There is a popular graph showing project performance versus the estimated project performance in "Schedule Estimation and
Uncertainty Surrounding the Cone of Uncertainty," Todd Little, IEEE Software, May/June 2006.
This chart (above) shows data from samples of software development projects and is used by many in the agile community and by #NoEstimates advocates to conjecture that estimates are usually wrong. In fact estimates can easily be wrong for many reasons. But knowing why they are wrong is rarely the outcome of the discussion.
This approach is missing a critical understanding about assessing the effectiveness of any estimating process. It starts with the notion of an ideal estimate. That is a post hoc assessment of the project. The idea estimate is only known after the project is over.
Next is another critical issue.
Did the projects (in the graph above) overrun the estimate because the estimate was wrong or because the project was executed wrongly?
In our domain of complex projects, many of which are Software Intensive System of Systems, there are four primary Root Causes of Unanticipated Cost and Schedule Growth, shown below.
The top graph shows samples from the programs in the business. But it does not show WHY those programs ended up greater than the initial estimates. The graph is just a collection of data after the fact. What was the Root Cause of this unanticipated cost (and schedule) growth. The paper goes on to speak about a Estimating Quality Factor but that is only One of the four core Root Causes of cost growth from the PARCA research. As well the paper mentions other causes of growth, similar some PARCA causes.
But each project in the graph is not assigned a specific (maybe even more than one) cause. Without that assignment it is not possible to determine if estimating was the Root Cause, or as stated above one or more of the three other causes was the reason the project was above the Ideal line.
In the notion of Ideal I will assume the estimate was Ideal if the project actuals matched the estimate.
The problem here is those advocating estimates are flawed, a waste, not needed, do harm, or are even evil use this chart to support their claim. Without stating what the Cause for the deviation from the Ideal is. Just that it IS. Not Why. There is no basis to make any claims about the issues with estimating.
Without the Why, NO corrective action can be taken to improve the performance of both the project or any of the four listed (and many other) processes including the estimating process for the project. This is the fundamental basis of Root Cause Analysis. And it comes down to this ...
Without the Root Cause for the undesirable outcome, no corrective action can be taken. You're just treating the Symptom. Those conjecturing a Cause (say Estimating is the smell of Dysfunction) have no basis on which to make that statement. It's a house built on sand. Same for the Cone of Uncertainty - also popularly misused, since the vertical scale is rarely calibrated for the specific domain, instead some broad and uncalibrated range provided for notational purposes.

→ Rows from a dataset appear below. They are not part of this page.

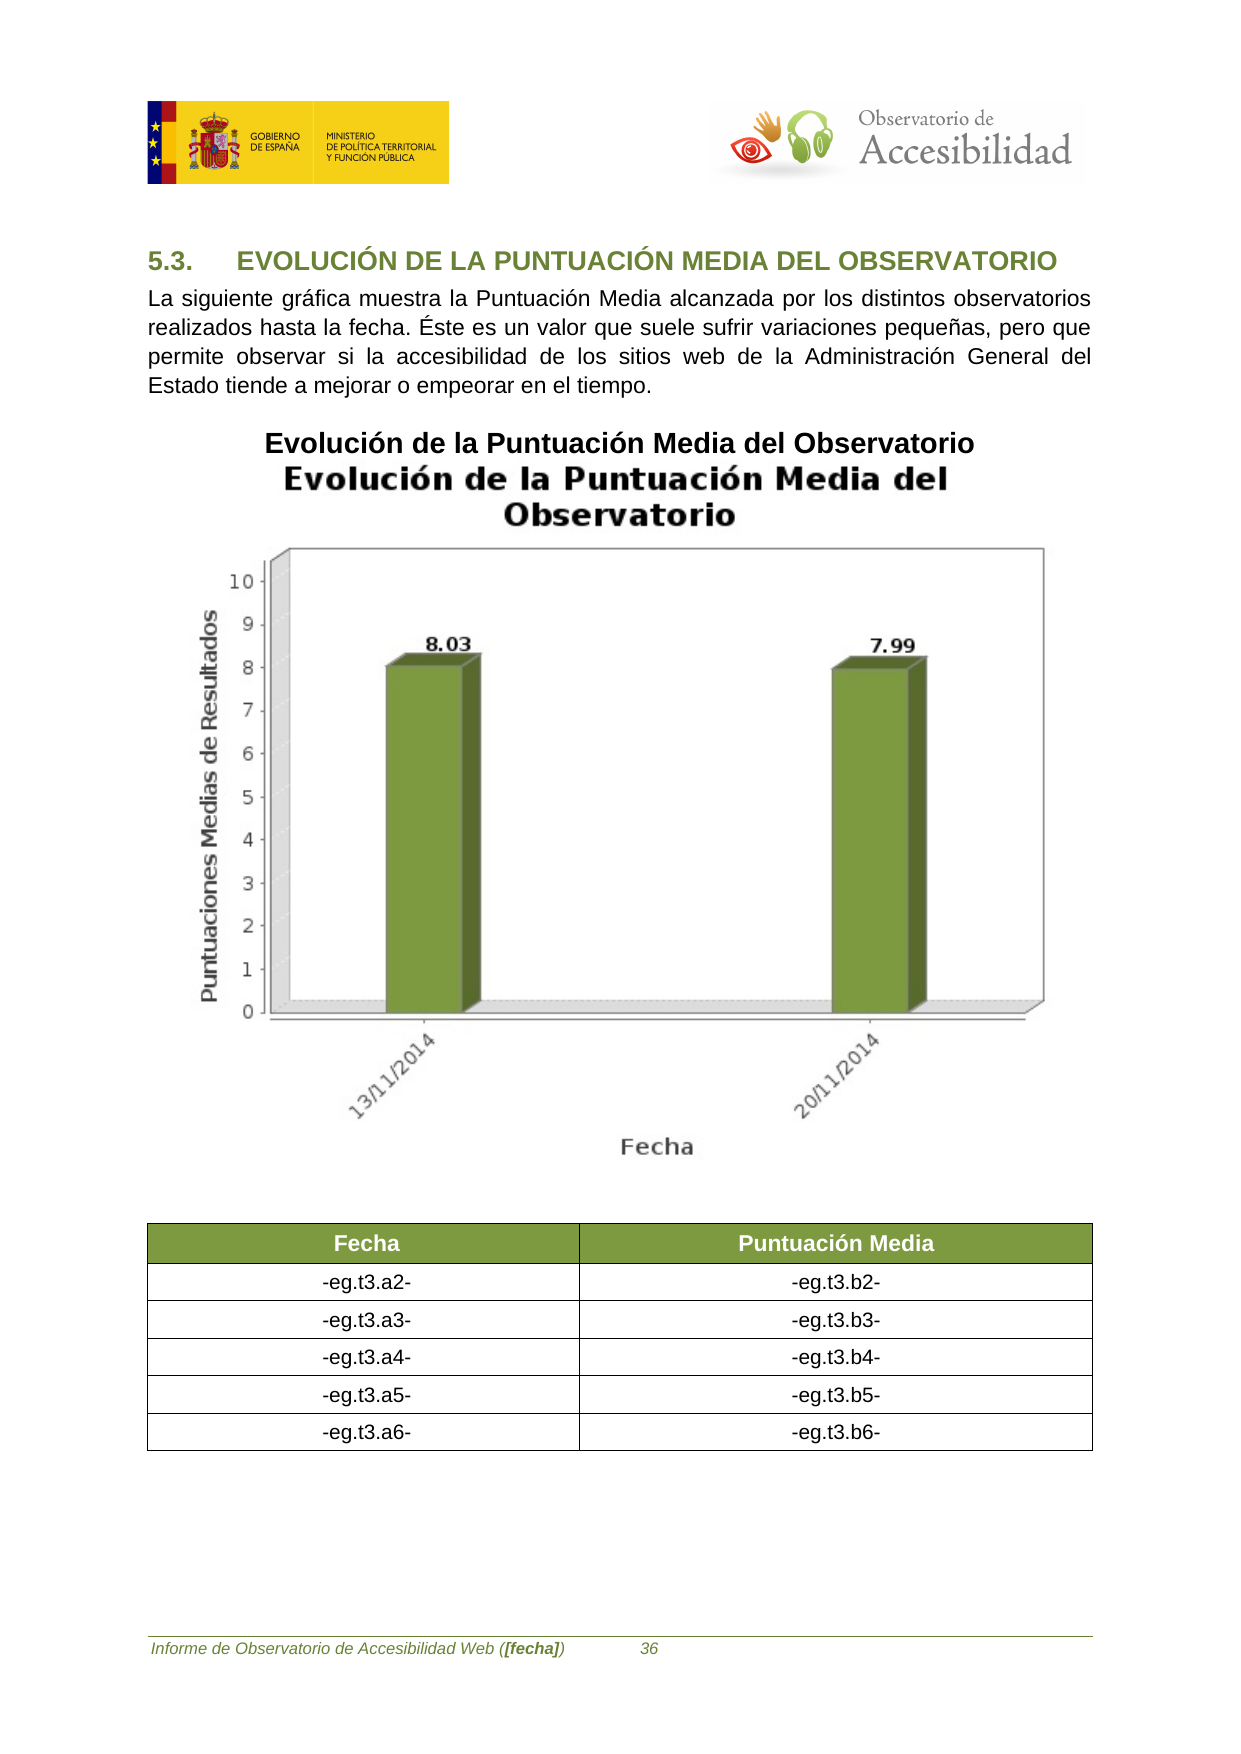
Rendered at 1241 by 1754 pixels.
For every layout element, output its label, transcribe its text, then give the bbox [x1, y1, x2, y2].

table_cell -eg.t3.a4- [148, 1339, 579, 1375]
table_cell -eg.t3.a6- [148, 1414, 579, 1450]
table_cell -eg.t3.b5- [580, 1376, 1092, 1413]
table_cell -eg.t3.b6- [580, 1414, 1092, 1450]
text Evolución de la Puntuación Media del Observatorio [148, 426, 1092, 460]
table_cell -eg.t3.a3- [148, 1301, 579, 1338]
table_cell -eg.t3.a2- [148, 1264, 579, 1300]
subtitle Evolución de la Puntuación Media del Observatorio [148, 245, 1092, 276]
picture [710, 101, 1086, 184]
table_cell -eg.t3.b3- [580, 1301, 1092, 1338]
table_cell -eg.t3.b2- [580, 1264, 1092, 1300]
text La siguiente gráfica muestra la Puntuación Media alcanzada por los distintos observatorios realizados hasta la fecha. Éste es un valor que suele sufrir variaciones pequeñas, pero que permite observar si la accesibilidad de los sitios web de la Administración General del Estado tiende a mejorar o empeorar en el tiempo. [148, 285, 1092, 398]
table_header Puntuación Media [580, 1224, 1092, 1263]
table_cell -eg.t3.a5- [148, 1376, 579, 1413]
table_cell -eg.t3.b4- [580, 1339, 1092, 1375]
picture [147, 101, 450, 184]
table_header Fecha [148, 1224, 579, 1263]
picture [178, 459, 1062, 1169]
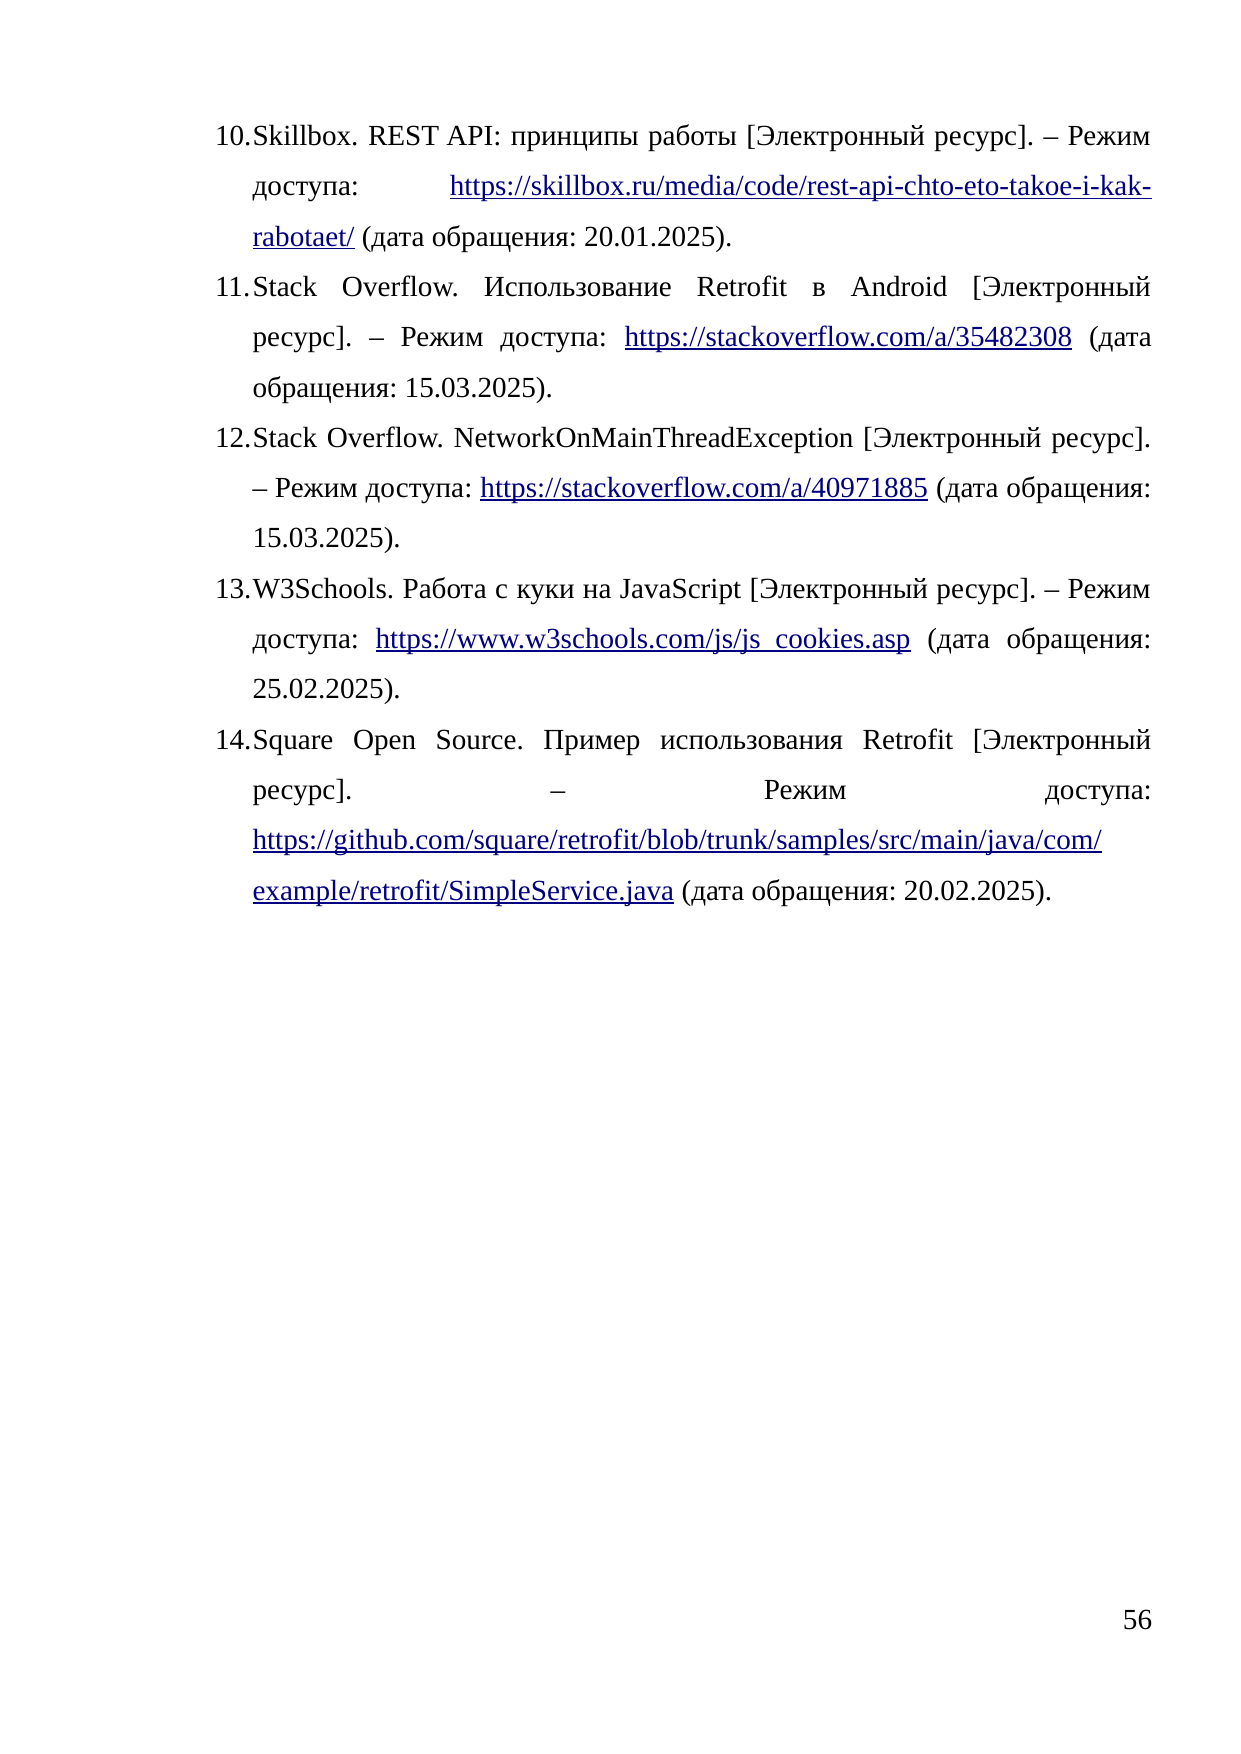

And as a notional concept the Cone of Uncertainty is useful. As a practical concept, only when the vertical scale is calibrated (Cardinal versus Ordinal) can it be used to assess the uncertanty of the estimates during specific periods of the project. This is another misuse of statistical data analysis.
There are databases that provide information needed to calibrate that chart as well. But that's another post.
For now, take care when seeing the first chart, to ask do you know the cause for the projects that is above the Ideal Line? No, then all you can say is we don't know why, but there are a lot of projects in our organization that have a Symptom of cost overrun, but we have no way to know why. And therefore we have no way to know how to fix this symptom. Just that we've observed it. But can't fix it.